-- Opening Marker --
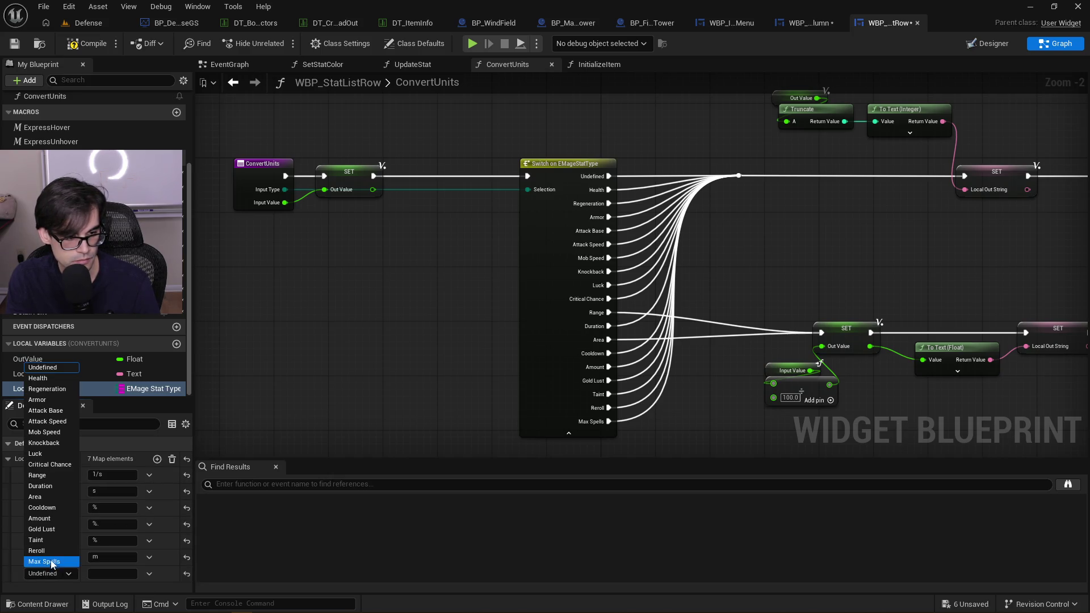
{"action": "left_click", "coordinate": [56, 491]}
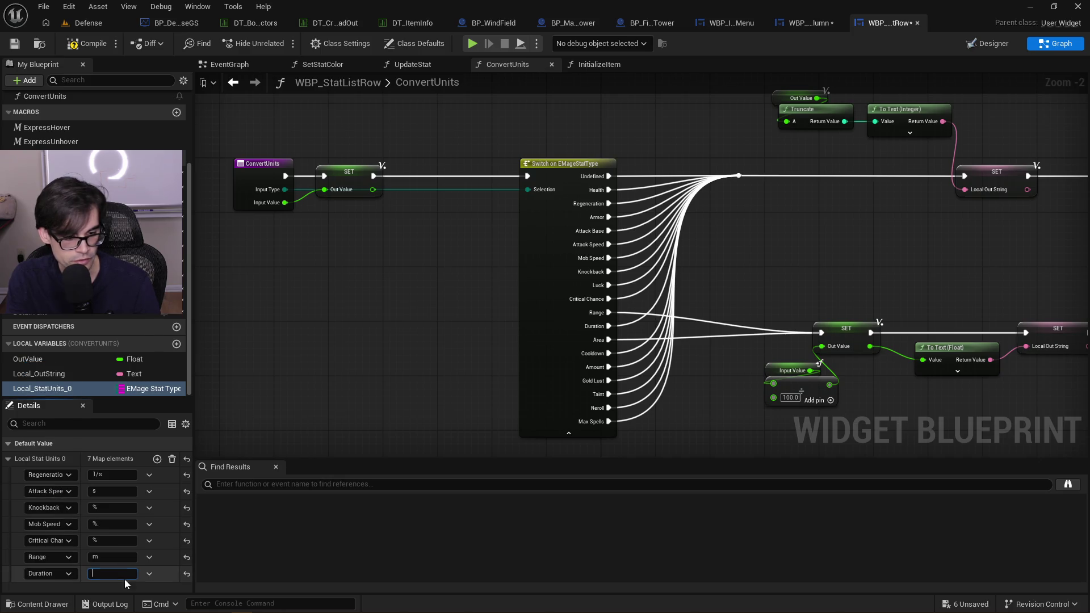
{"action": "type", "text": "s"}
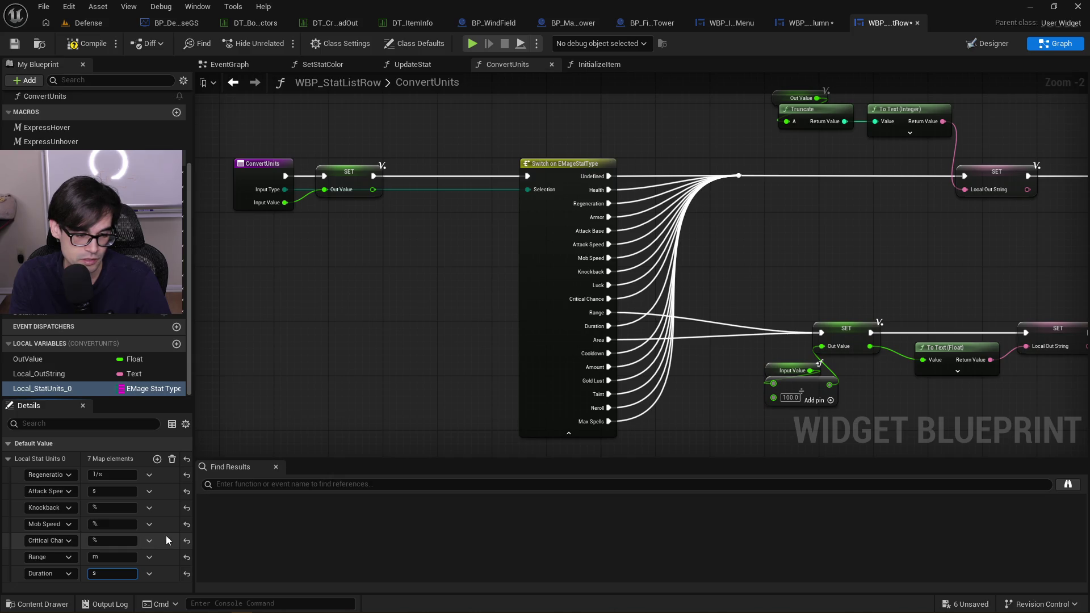
{"action": "key", "text": "Return"}
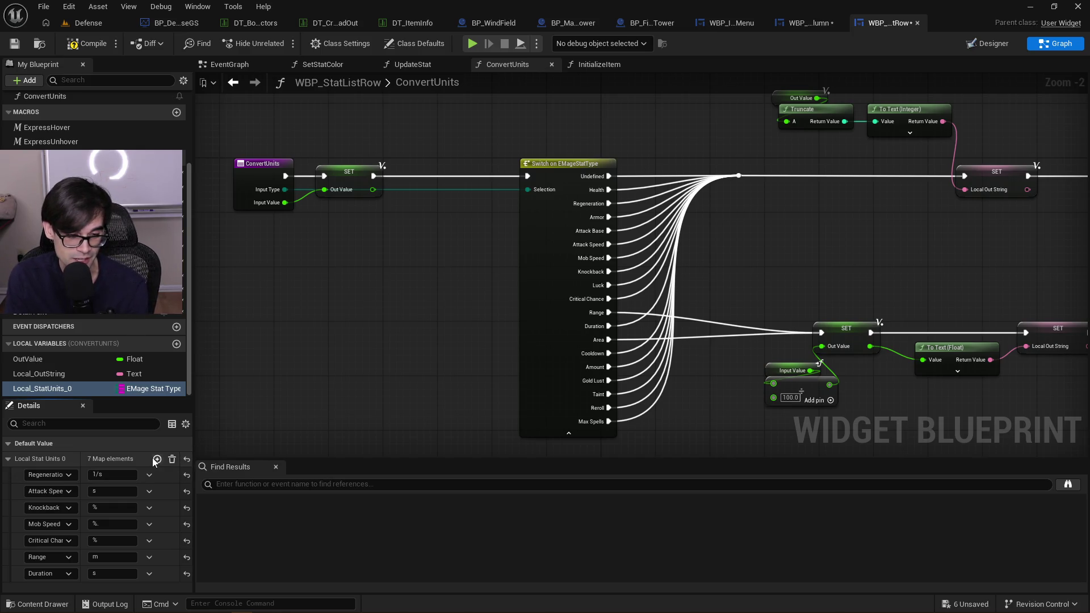
Add an eighth map entry set to Area with unit m
{"action": "left_click", "coordinate": [157, 458]}
{"action": "scroll", "coordinate": [147, 504], "scroll_direction": "down", "scroll_amount": 1}
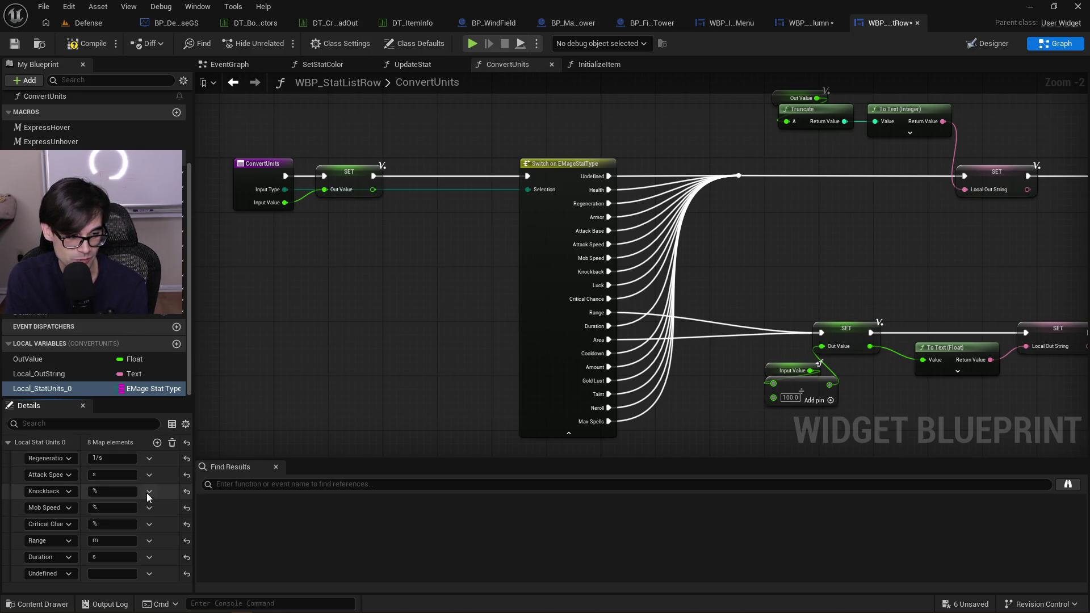
{"action": "left_click", "coordinate": [61, 572]}
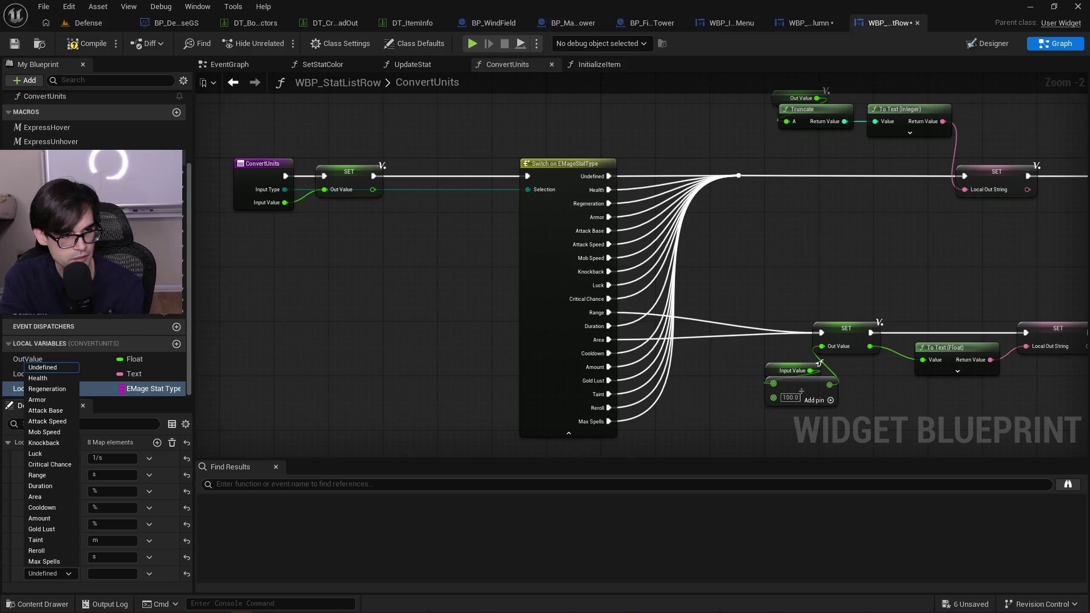
{"action": "key", "text": "Escape"}
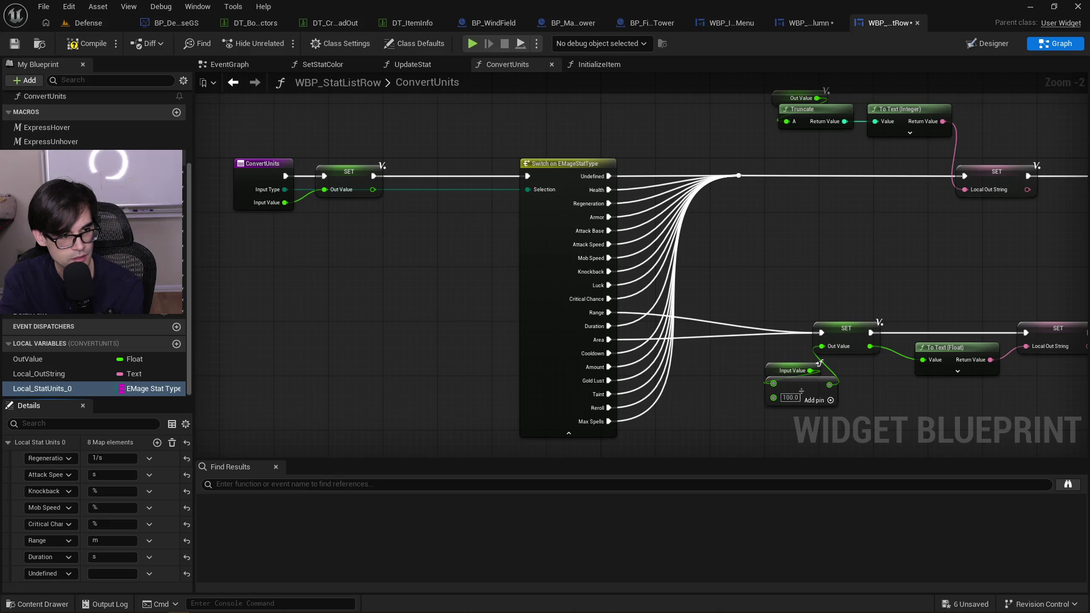
{"action": "left_click", "coordinate": [60, 574]}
-- Closing Marker --
- ASSIGNMENT -
Word for word, restate the records shown above, minus the pictures.

- EXPECTED ANSWER -
{"action": "left_click", "coordinate": [56, 491]}
{"action": "type", "text": "s"}
{"action": "key", "text": "Return"}
Add an eighth map entry set to Area with unit m
{"action": "left_click", "coordinate": [157, 458]}
{"action": "scroll", "coordinate": [147, 504], "scroll_direction": "down", "scroll_amount": 1}
{"action": "left_click", "coordinate": [61, 572]}
{"action": "key", "text": "Escape"}
{"action": "left_click", "coordinate": [60, 574]}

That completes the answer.